What is needed:
Rewrite the rows from the line containing "El libro de Sarajevo" through the line containing "Bienvenidos a Zenda", changing "Hemeroteca" to "Archivo" and leaving everything else untouched.

-------- Task data

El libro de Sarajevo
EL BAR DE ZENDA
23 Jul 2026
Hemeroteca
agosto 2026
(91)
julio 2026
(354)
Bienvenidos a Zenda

----------------
-------- Task data

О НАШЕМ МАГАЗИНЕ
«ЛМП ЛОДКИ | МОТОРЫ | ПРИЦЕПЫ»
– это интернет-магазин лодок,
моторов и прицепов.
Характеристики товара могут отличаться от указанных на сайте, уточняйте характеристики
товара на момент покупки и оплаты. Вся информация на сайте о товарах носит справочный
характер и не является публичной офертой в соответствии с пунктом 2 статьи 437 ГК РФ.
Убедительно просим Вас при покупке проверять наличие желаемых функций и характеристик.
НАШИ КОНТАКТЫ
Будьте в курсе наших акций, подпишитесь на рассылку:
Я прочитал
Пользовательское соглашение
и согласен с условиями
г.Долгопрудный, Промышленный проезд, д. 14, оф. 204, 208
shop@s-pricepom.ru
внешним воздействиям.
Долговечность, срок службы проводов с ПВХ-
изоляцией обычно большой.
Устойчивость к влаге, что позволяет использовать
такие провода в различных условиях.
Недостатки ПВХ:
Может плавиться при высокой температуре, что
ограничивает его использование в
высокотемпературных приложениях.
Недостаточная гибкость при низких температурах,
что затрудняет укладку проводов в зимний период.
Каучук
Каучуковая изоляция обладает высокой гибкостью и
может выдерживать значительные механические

----------------

Task result:
El libro de Sarajevo
EL BAR DE ZENDA
23 Jul 2026
Archivo
agosto 2026
(91)
julio 2026
(354)
Bienvenidos a Zenda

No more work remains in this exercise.